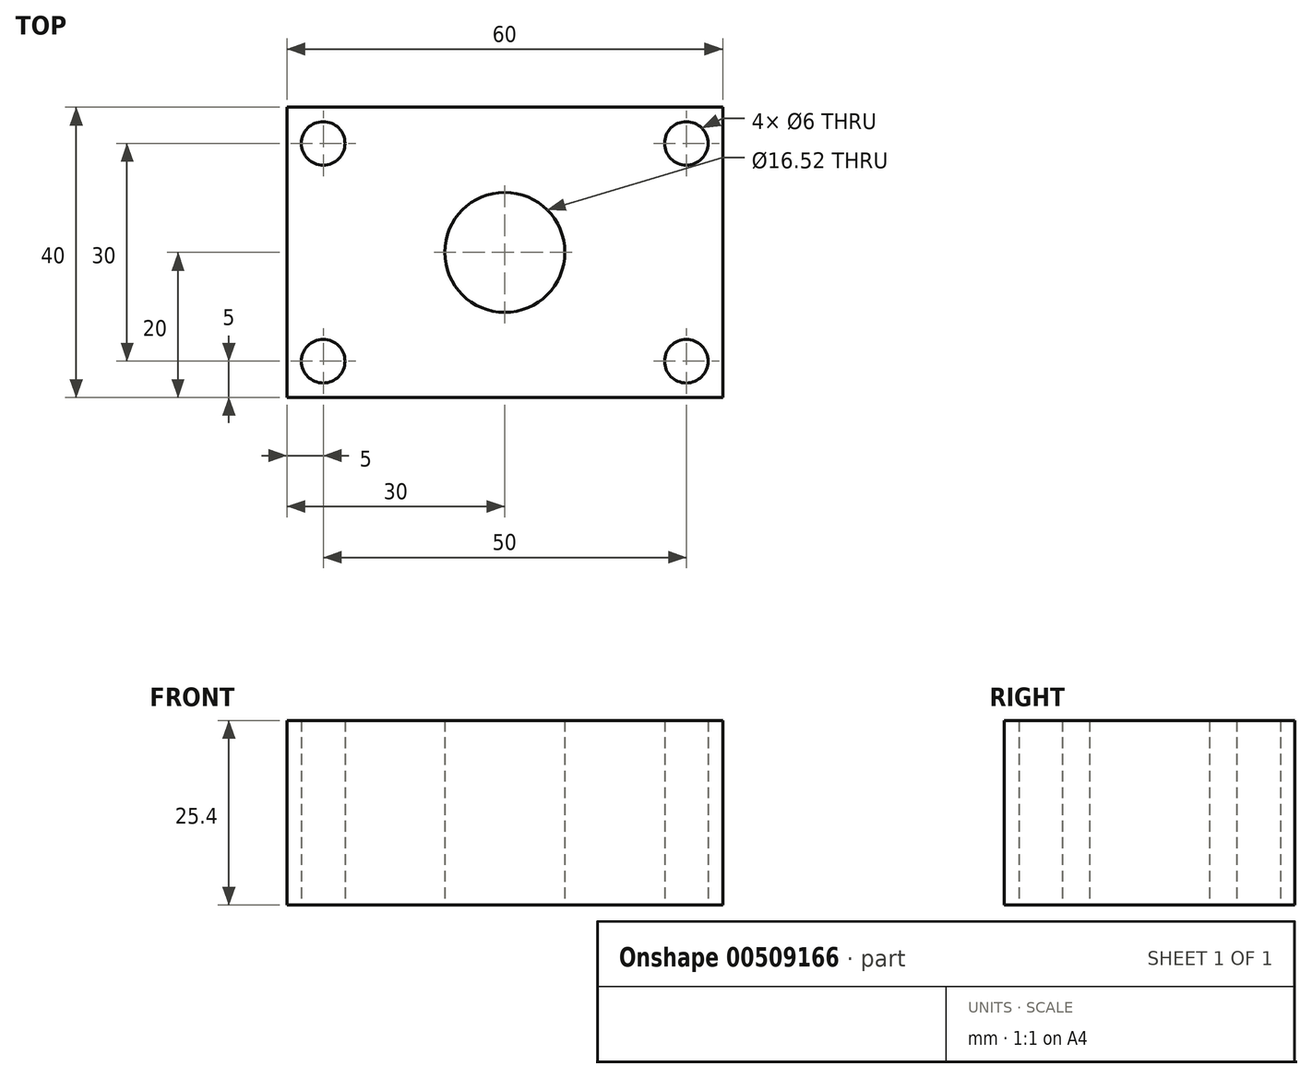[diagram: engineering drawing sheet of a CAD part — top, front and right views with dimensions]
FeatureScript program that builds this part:
annotation { "Feature Type Name" : "Feature", "Feature Type Description" : "" }
export const myFeature = defineFeature(function(context is Context, id is Id, definition is map)
    precondition{}
    {
        {
            var Q0;
            Q0=qCreatedBy(makeId("Top.planeOp"),FACE);
            var sketch = newSketch(context, id + "F0", { "sketchPlane" : qUnion([Q0])});
            skLineSegment(sketch, "E0.bottom", {"start": v(30, 20) * mm, "end": v(-30, 20) * mm});
            skLineSegment(sketch, "E0.top", {"start": v(30, -20) * mm, "end": v(-30, -20) * mm});
            skLineSegment(sketch, "E0.left", {"start": v(30, 20) * mm, "end": v(30, -20) * mm});
            skLineSegment(sketch, "E0.right", {"start": v(-30, 20) * mm, "end": v(-30, -20) * mm});
            skPoint(sketch, "E0.middle", {"position": v(0, 0) * mm});
            skLineSegment(sketch, "E1.bottom", {"start": v(25, 15) * mm, "end": v(-25, 15) * mm});
            skLineSegment(sketch, "E1.top", {"start": v(25, -15) * mm, "end": v(-25, -15) * mm});
            skLineSegment(sketch, "E1.left", {"start": v(25, 15) * mm, "end": v(25, -15) * mm});
            skLineSegment(sketch, "E1.right", {"start": v(-25, 15) * mm, "end": v(-25, -15) * mm});
            skCircle(sketch, "E2", {"center": v(-25, 15) * mm, "radius": 3 * mm});
            skCircle(sketch, "E3", {"center": v(-25, -15) * mm, "radius": 3 * mm});
            skCircle(sketch, "E4", {"center": v(25, -15) * mm, "radius": 3 * mm});
            skCircle(sketch, "E5", {"center": v(25, 15) * mm, "radius": 3 * mm});
            skCircle(sketch, "E6", {"center": v(0, 0) * mm, "radius": 8.26 * mm});
            skSolve(sketch);
        }
        {
            var Q0;
            Q0=qCreatedBy(makeId("Top.planeOp"),FACE);
            var sketch = newSketch(context, id + "F1", { "sketchPlane" : qUnion([Q0])});
            skSolve(sketch);
        }
        {
            var Q0;
            Q0 = qSketchRegion(id + "F1", true);
            var Q1;
            Q1=makeQuery(id+"F0.imprint","IMPRINT",FACE,{"disambiguationData":[TD([[makeQuery(id+"F0.imprint","IMPRINT",EDGE,{"derivedFrom":sQuery(id+"F0.wireOp",EDGE,"E0.bottom")}),1.0]])]});
            var Q2;
            Q2=makeQuery(id+"F0.imprint","IMPRINT",FACE,{"disambiguationData":[TD([[makeQuery(id+"F0.imprint","IMPRINT",EDGE,{"derivedFrom":sQuery(id+"F0.wireOp",EDGE,"E6")}),-1.0]])]});
            extrude(context, id + "F2", {"entities" : qUnion([Q0, Q1, Q2]), "depth" : 25.4 * mm});
        }
    });
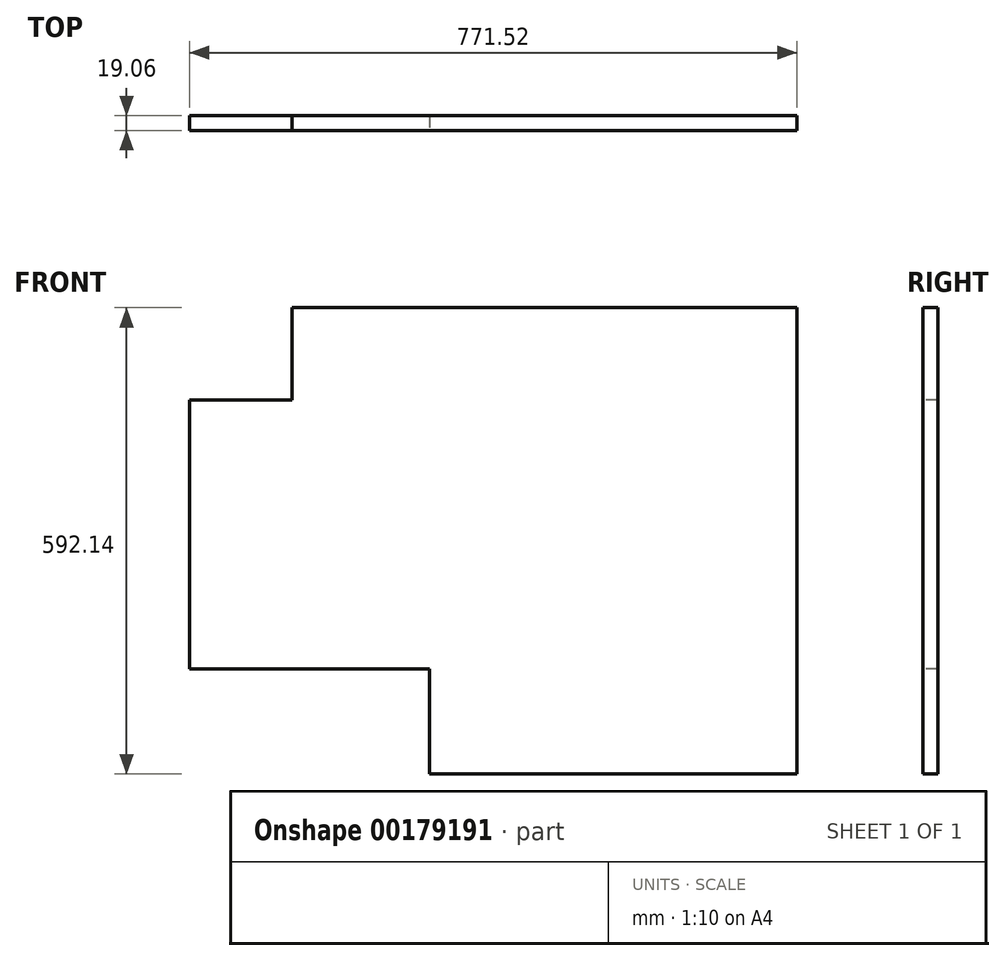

= = = = = = =

[Short task]: Identify every line of the data above that contains the string "context", and copy each of those lines. Case counts.

[Answer to the task]:
export const myFeature = defineFeature(function(context is Context, id is Id, definition is map)
            var sketch = newSketch(context, id + "F0", { "sketchPlane" : qUnion([Q0])});
            var sketch = newSketch(context, id + "F1", { "sketchPlane" : qUnion([Q0])});
            extrude(context, id + "F2", {"entities" : qUnion([Q0, Q1, Q2]), "depth" : 25.4 * mm});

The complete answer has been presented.